The biggest irony is that fintech was supposed to fix this. We came to make finance fairer, cheaper, and faster. Yet, here we are, with local fintechs charging fees that would get Western CEOs crucified in the press.

In the US, if Stripe decided to raise its fees from 2.9% to 5%, it would make headlines on TechCrunch, analysts would shred them in opinion pieces, and regulators would swarm. Customers would revolt immediately. But in Africa, we quietly call it “market dynamics” and move on, as though poverty itself justifies exploitation.

When you see fintechs like KPay in Rwanda taking 5% per transaction, you start to realize this may likely be exploitation disguised as “financial inclusion”. At that rate, the poor can’t save, can’t scale, can’t breathe. 
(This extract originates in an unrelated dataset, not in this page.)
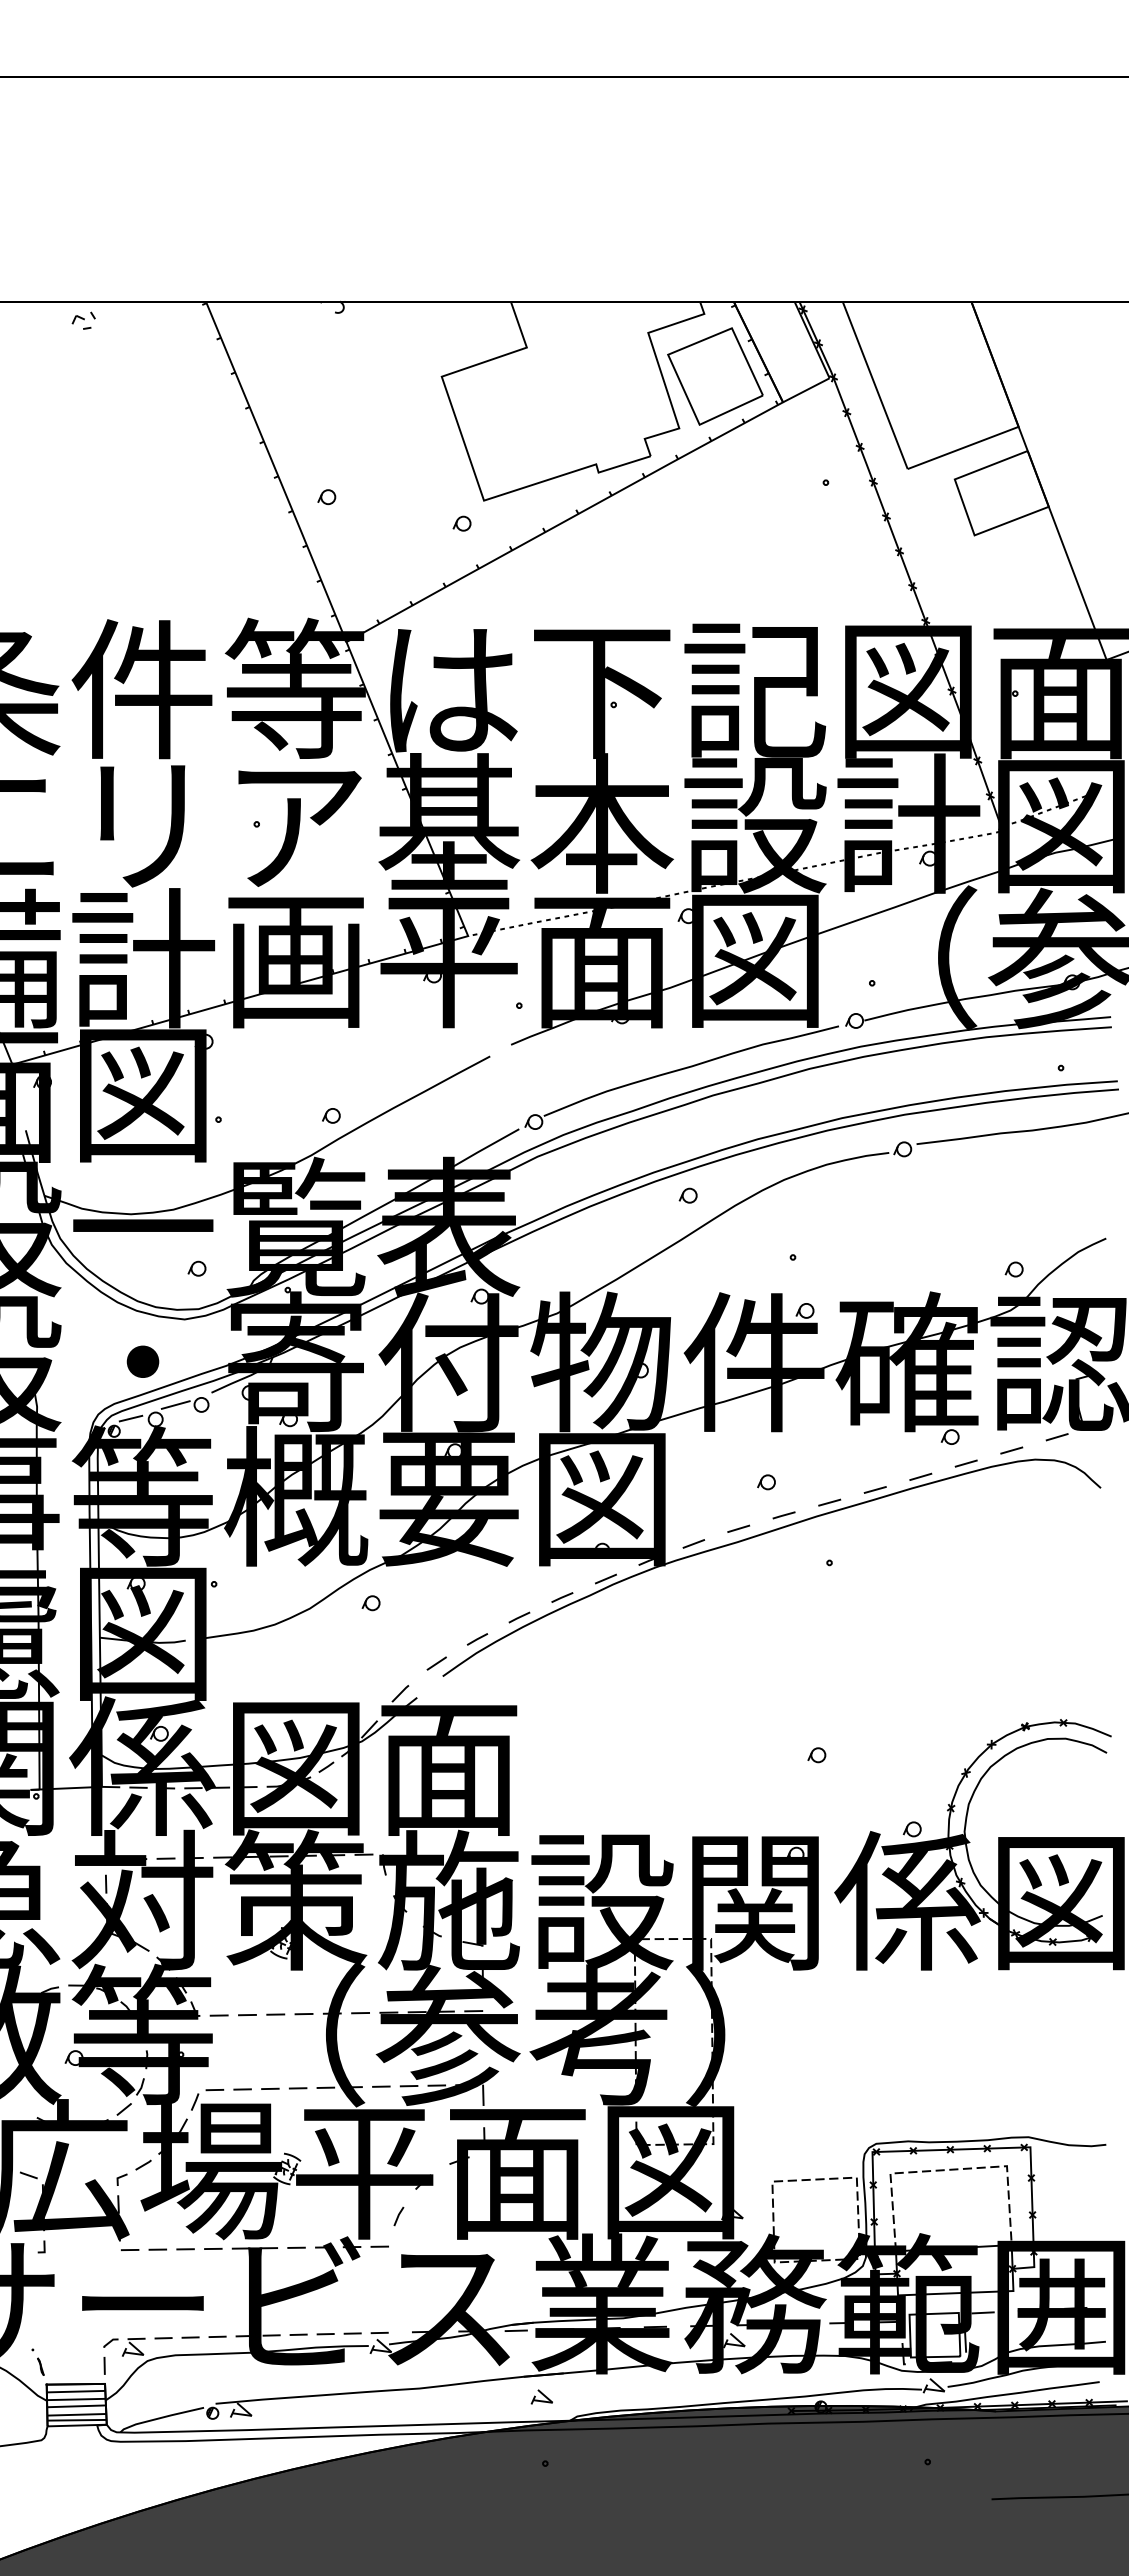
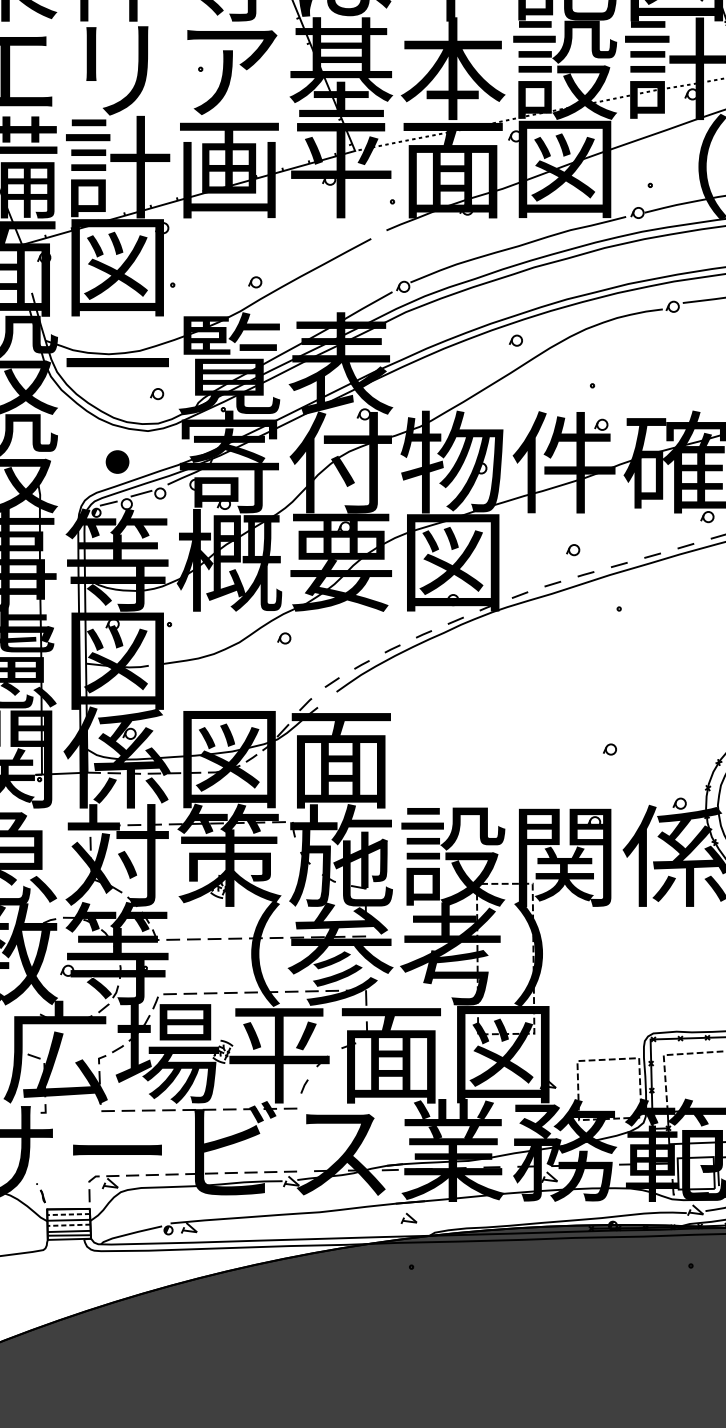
line: (75, 2391) -> (68, 1214), solid -> dashed
line: (76, 2406) -> (68, 1225), solid -> dashed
Take a moment to think about this; If you were to move $100,000 through a 5% network, you would lose $5,000. Do it ten times a month, and that is $50,000 gone just for moving money that already belongs to you. Imagine a small business trying to pay its staff or suppliers under such conditions.

And the worst part? These same fintechs often use the language of inclusion and empowerment to raise money from global investors and DFIs. They pitch themselves as saviors of Africa’s unbanked population while quietly charging the unbanked three to four times what a London café owner pays on Square.

Where do we go from here?

Moving money around Africa shouldn’t cost an arm, a leg, and your firstborn. If M-Pesa can process transactions for 0.5% in Kenya and Wave can charge 1% in Senegal, then the excuse of “infrastructure cost” doesn’t hold water.
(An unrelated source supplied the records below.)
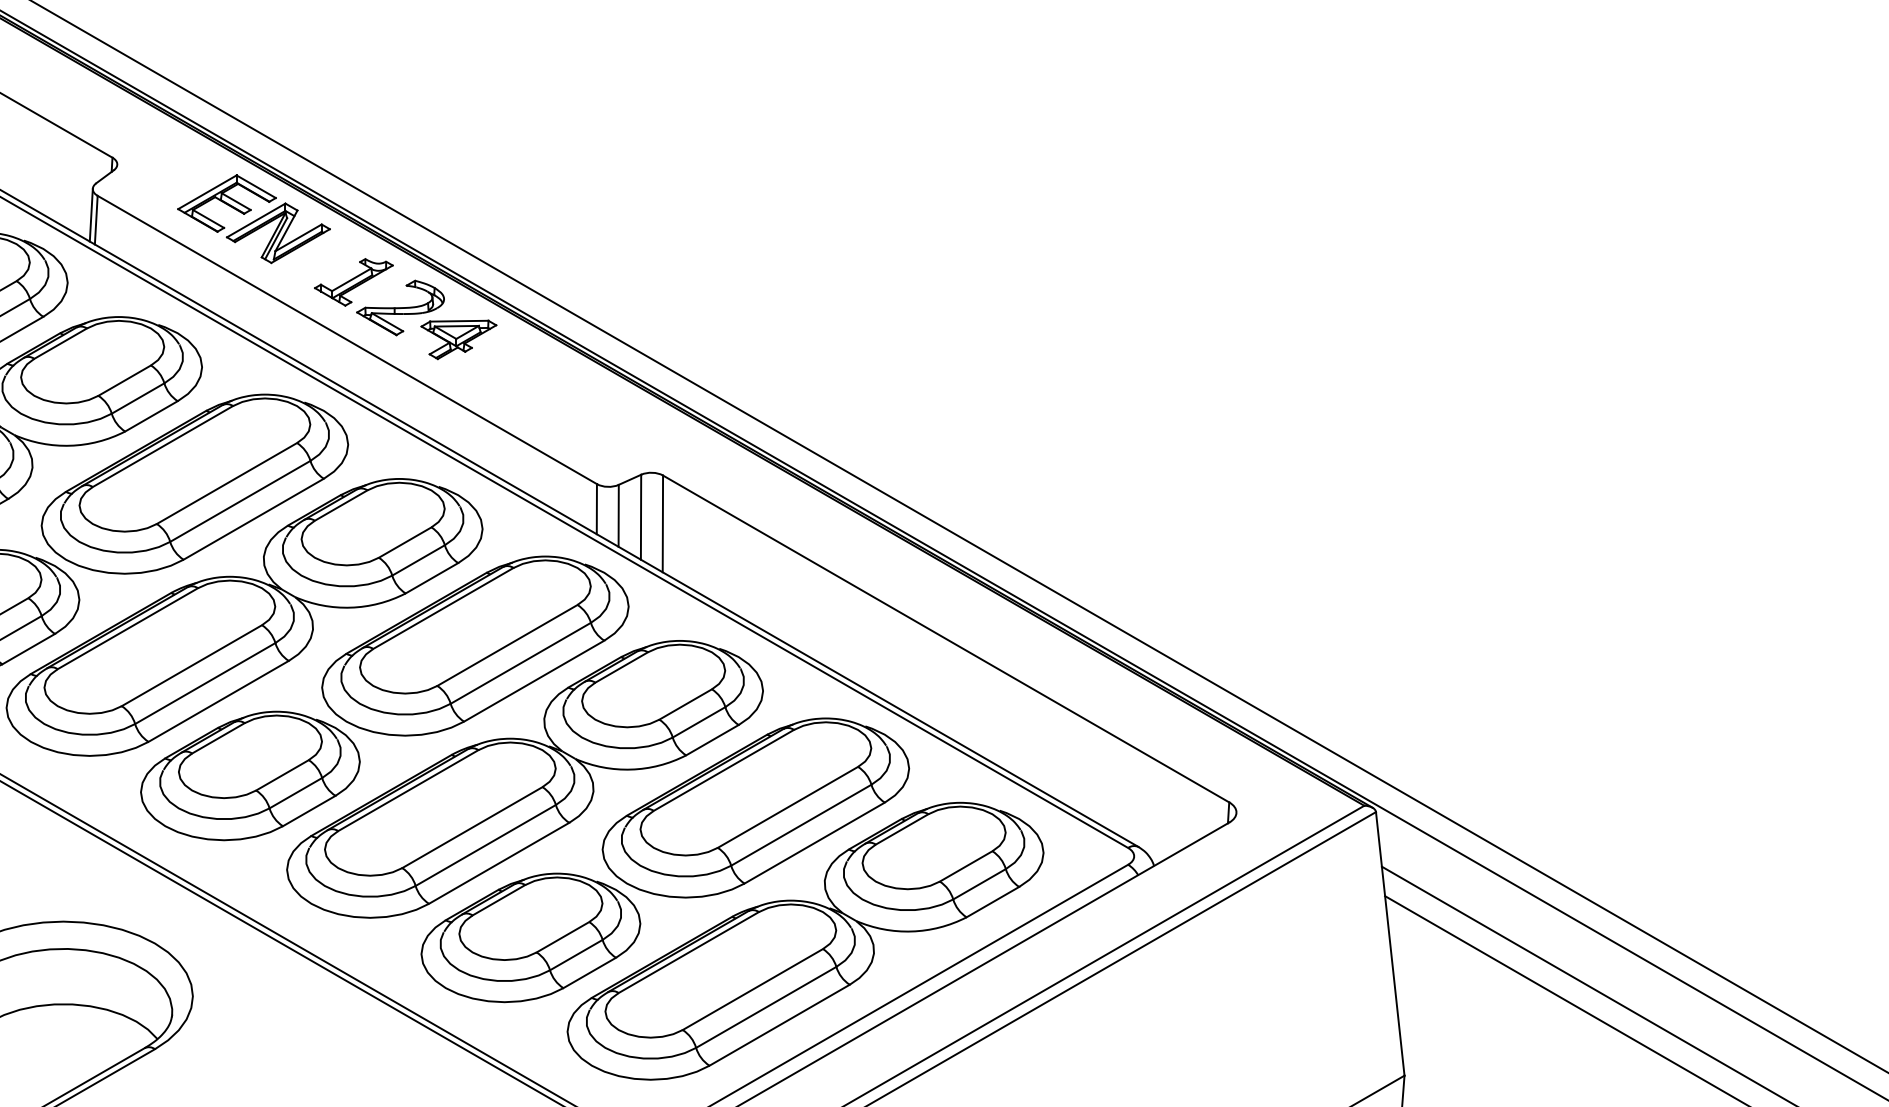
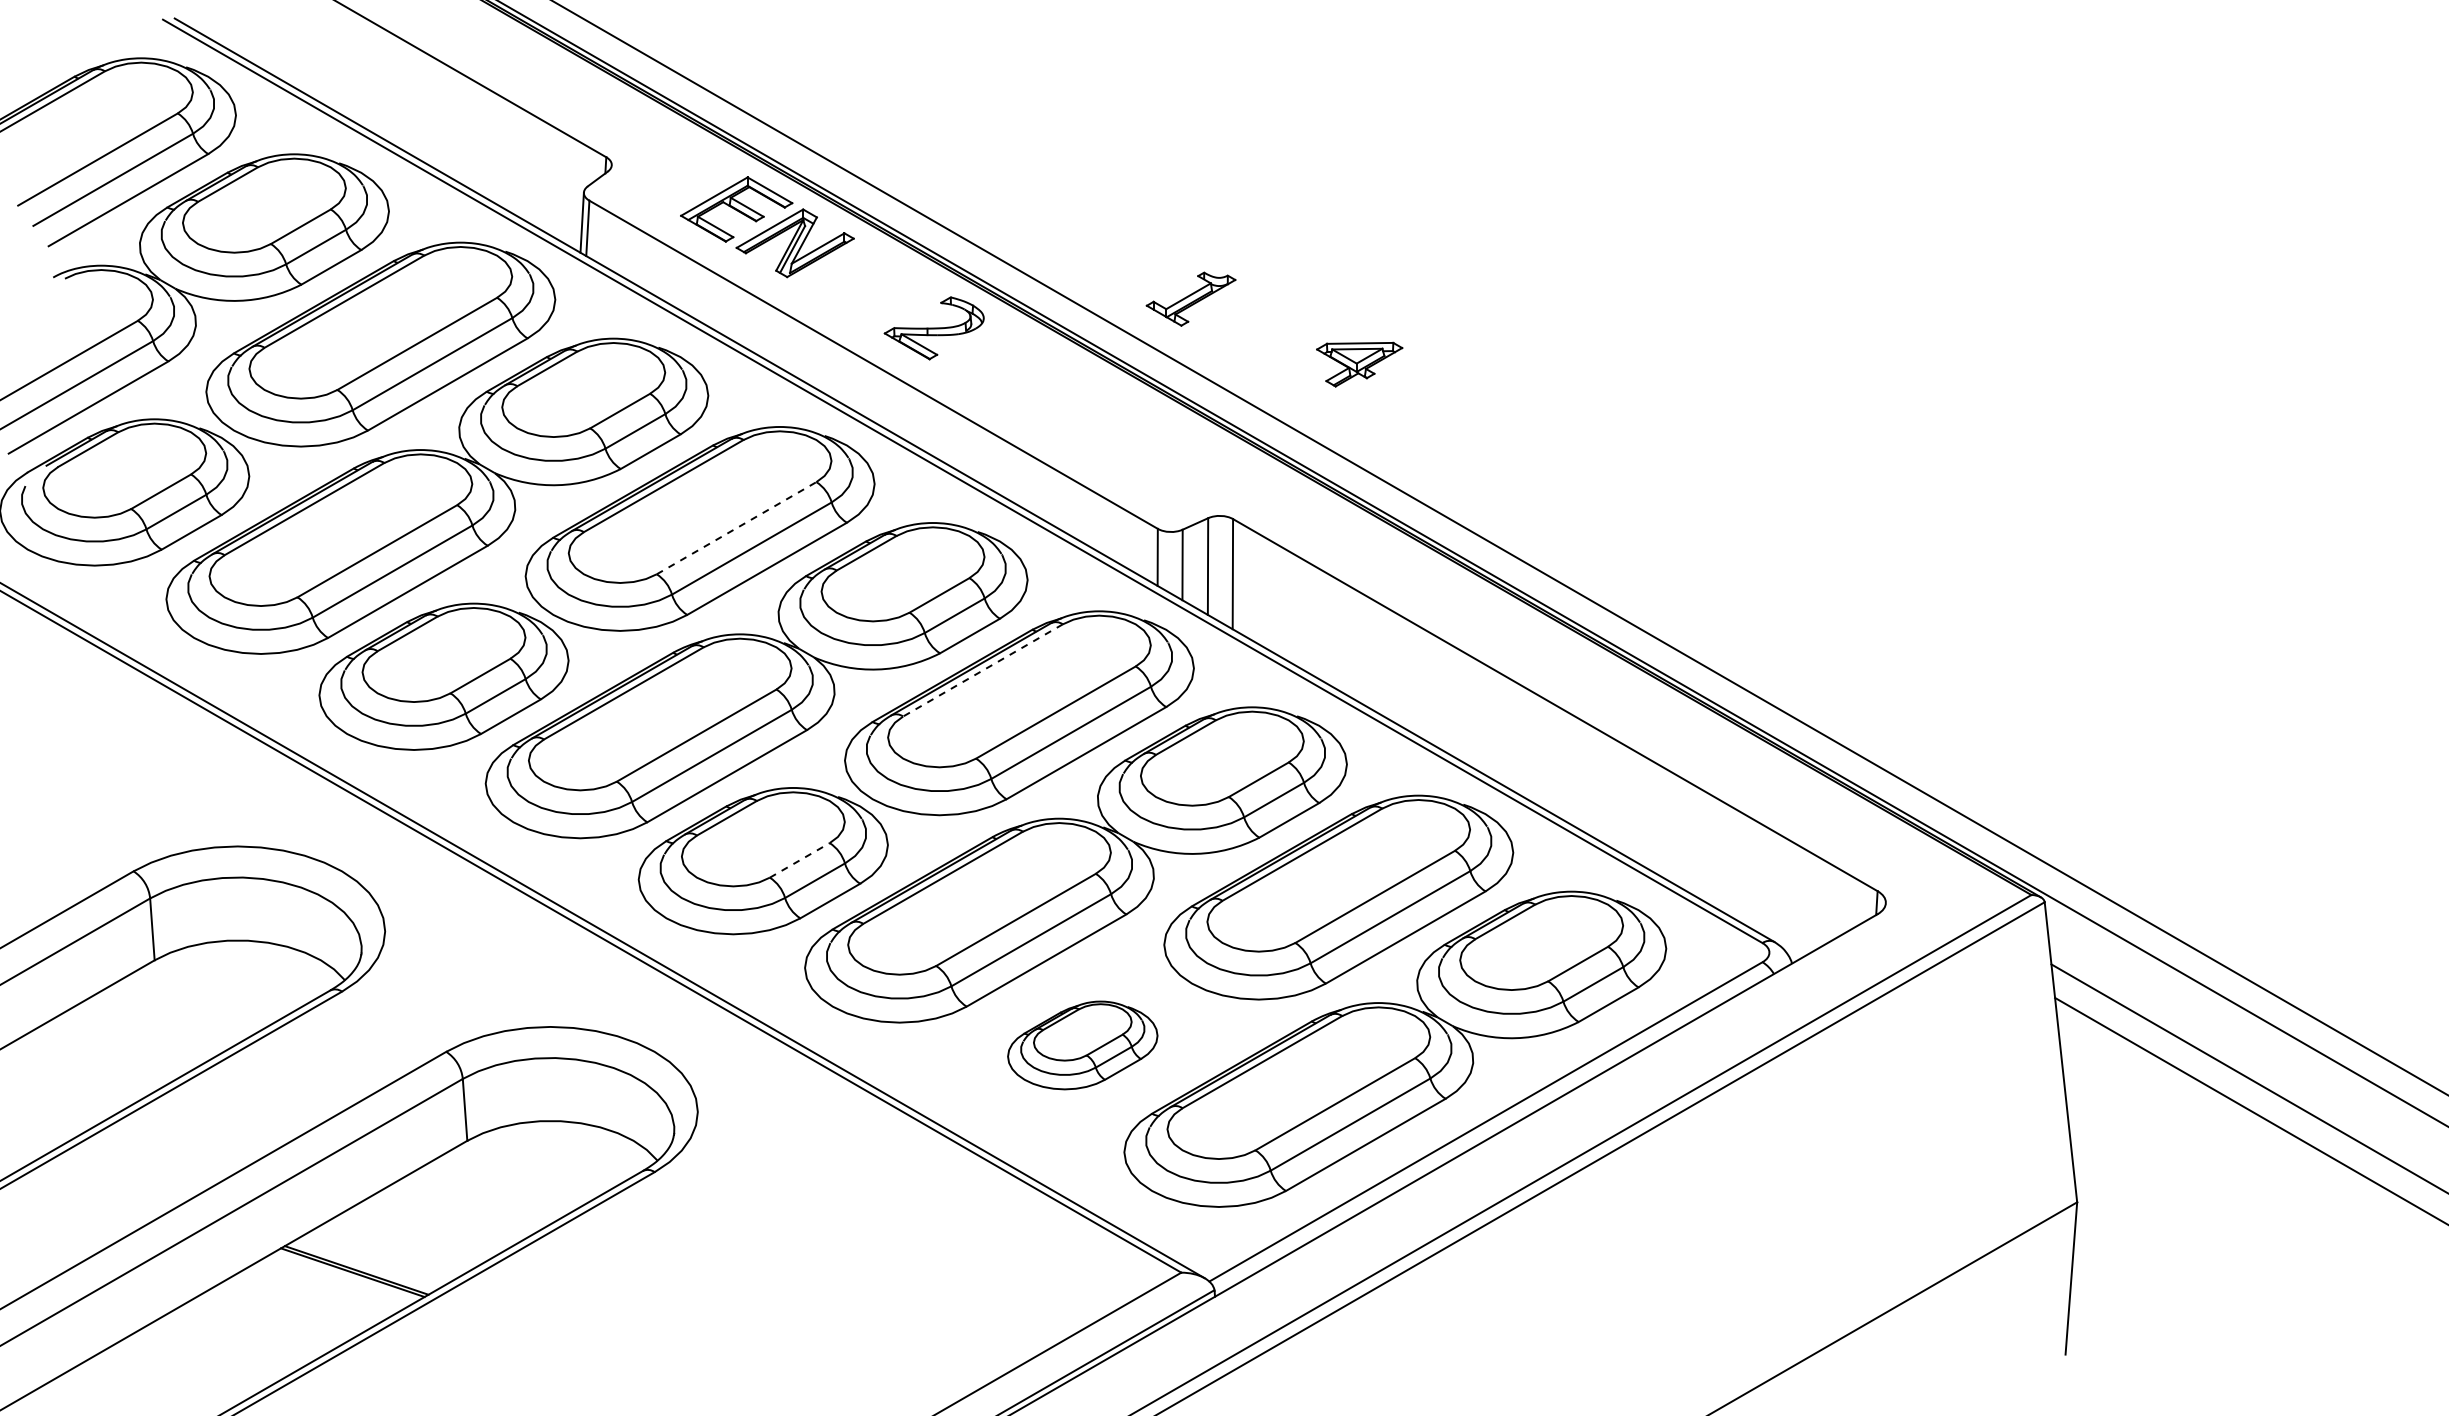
part: (353, 281) -> (1190, 298), moved
part: (458, 339) -> (1359, 364), moved
line: (227, 482) -> (737, 527), solid -> dashed
line: (442, 608) -> (982, 670), solid -> dashed
line: (282, 775) -> (799, 860), solid -> dashed
part: (530, 937) -> (1082, 1045), size x0.6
It is time for fintech founders and investors to take a hard look at their pricing models and ask if this is the Africa they claim to be building for. Regulators must begin to link licensing approvals to transparent, fair pricing.

If we are truly building for Africa, then let’s prove it by pricing fairly. Let’s stop pretending that charging 5% fees in a continent still struggling with poverty is acceptable. We’ve got to stop pretending this is okay. African fintechs can’t keep shouting “financial inclusion” while fucking robbing the poor blind.